Santander’s Executive Churn Indicates Move Toward Corporate Consolidation

  • William Hoffman
  • October 9, 2017
  • 0

santander-bankSantander Holdings USA (SHUSA) and Santander Consumer USA (SC) are “taking steps toward integrating their operations” under the Spanish parent Banco Santander, Christopher Donat, managing director of equity research at Sandler O’Neill, told Auto Finance News.

This week Santander Consumer made several executive changes that suggested this shift, including the addition of Juan Carlos Alvarez as the new chief financial officer working under the previously announced Chief Executive Scott Powell.

Alvarez formerly served as corporate treasurer for SHUSA — which currently serves as SC’s parent company — and Powell still holds dual CEO positions at both companies.

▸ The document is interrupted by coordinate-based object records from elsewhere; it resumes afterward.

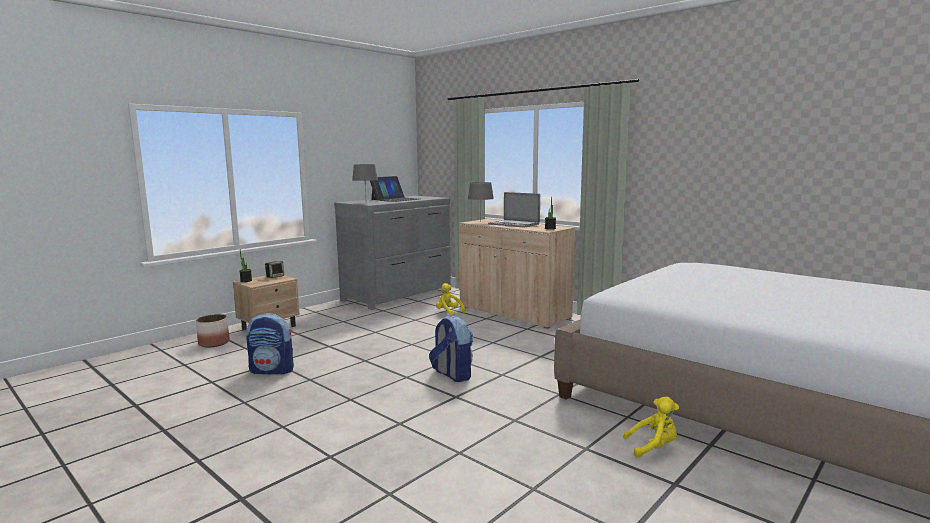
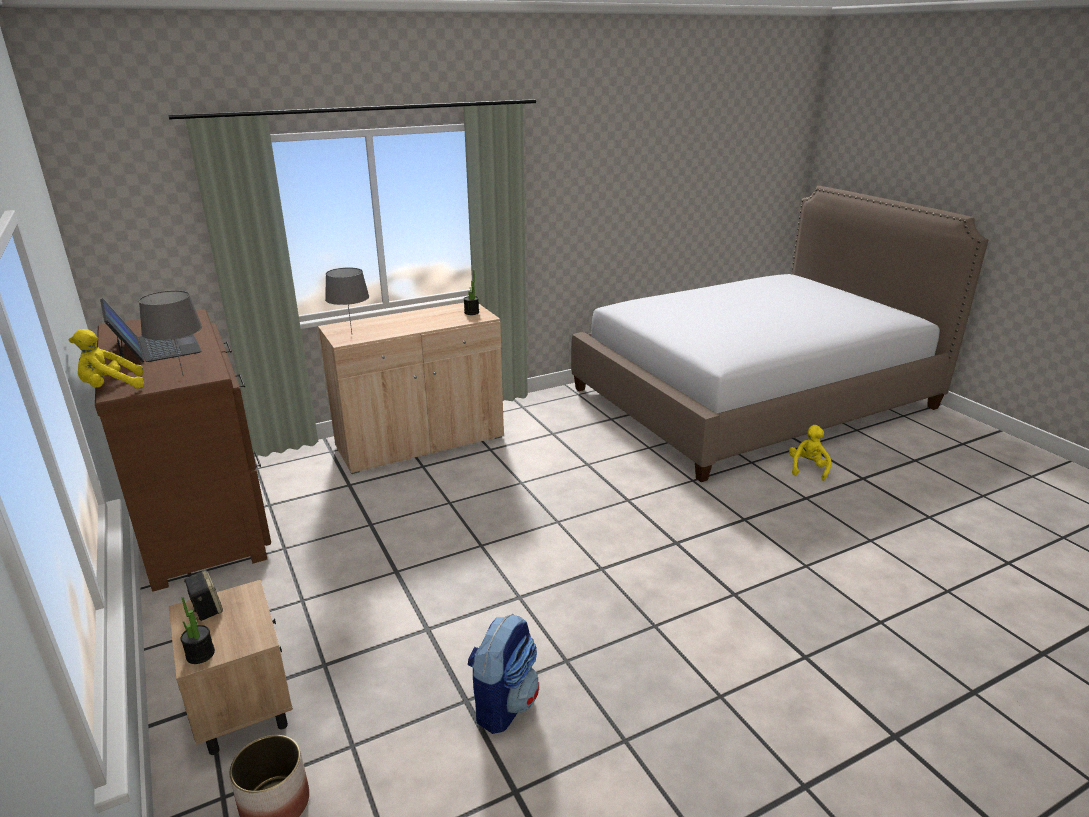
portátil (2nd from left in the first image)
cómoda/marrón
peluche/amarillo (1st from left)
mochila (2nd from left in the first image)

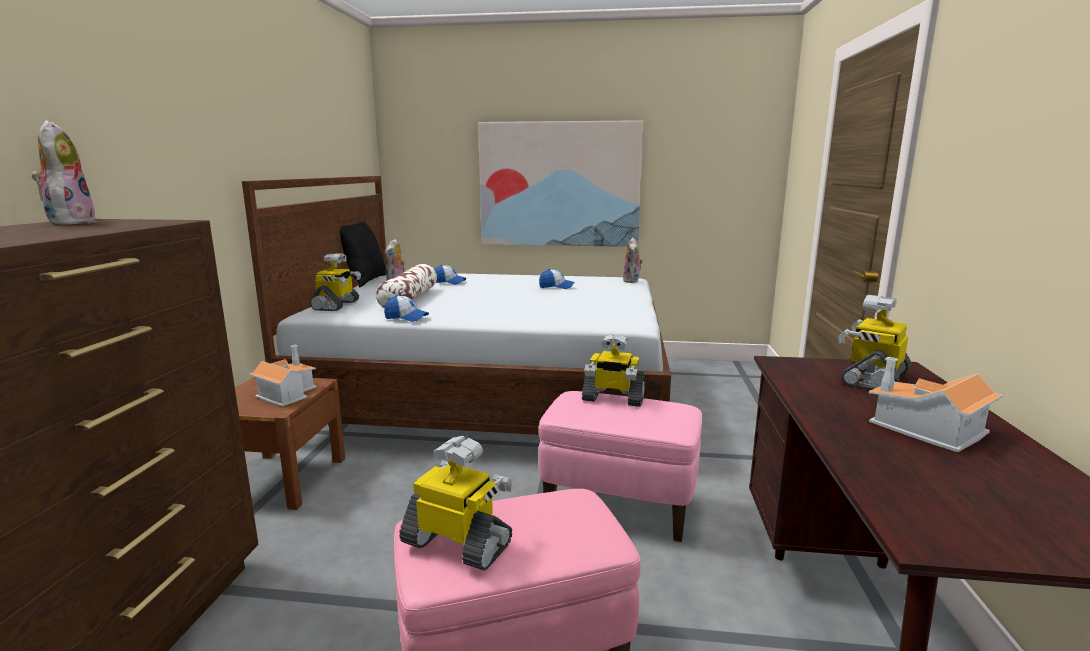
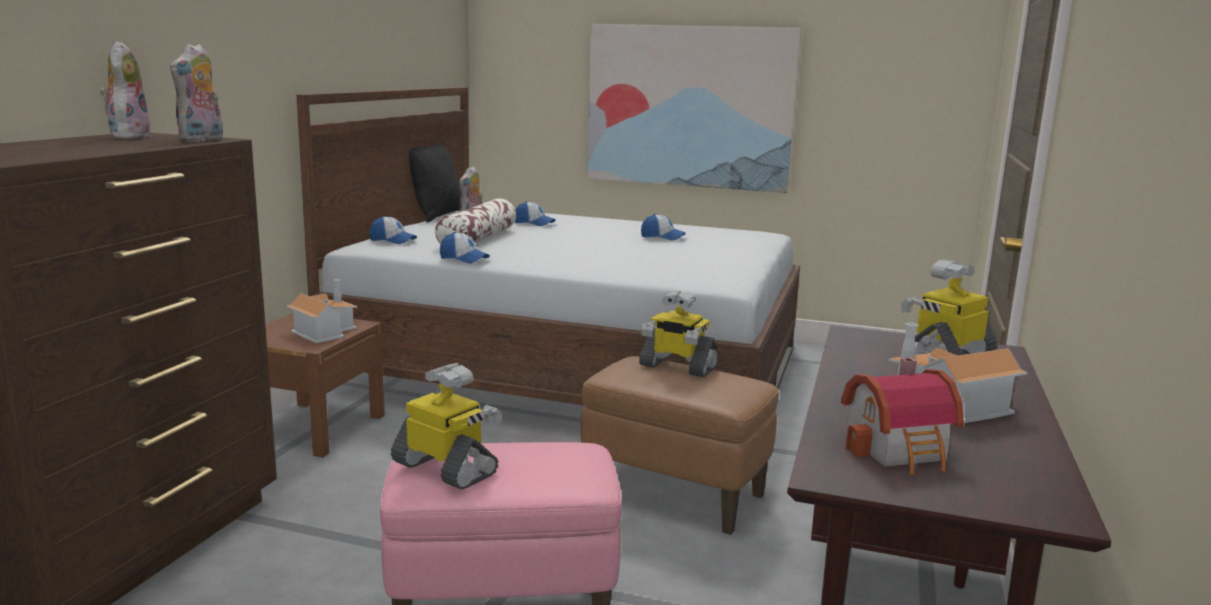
peluche (2nd from left)
gorra (1st from left)
puf/marrón
casita (2nd from left)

“[Powell] is building out his leadership team as part of his work to evolve the company to operate at bank holding company standards,” a Santander spokeswoman told AFN. “That evolution includes more underwriting discipline, taking advantage of our ability to underwrite loans across the credit spectrum, strengthening risk management, and creating a culture focused on compliance and consumer practices.”

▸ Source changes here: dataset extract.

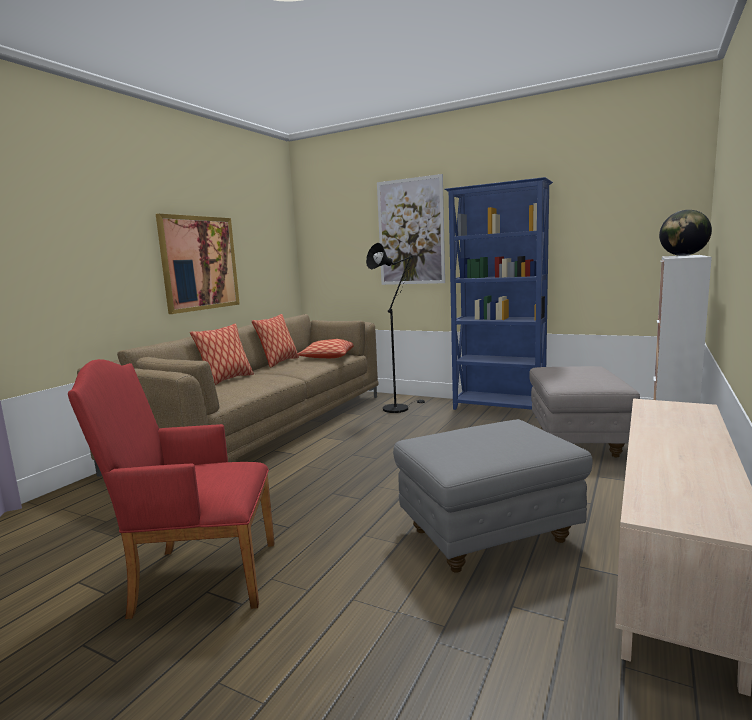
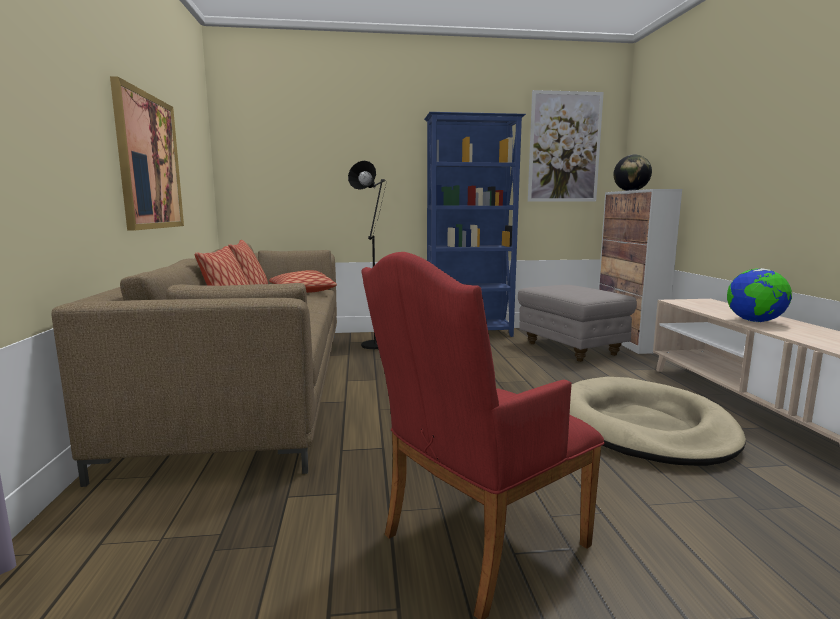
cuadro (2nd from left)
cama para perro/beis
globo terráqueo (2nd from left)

Those goals are a continuation of the company’s former CEO, so the biggest change and advantage for the company would be an easing of the corporate regulatory structure, Donat said. Investors can also expect greater influence from the parent bank.

“I don’t expect any dramatic changes here — it’s incremental,” Donat said. “Yes, you have different personalities in the CEO, CFO, and operations roles. Does that immediately change how Santander performs its underwriting policies? No. Does it change dealer relationships? No. … It certainly looks like we’re seeing Banco Santander exert its influence rather than having this business run out of Texas on its own.”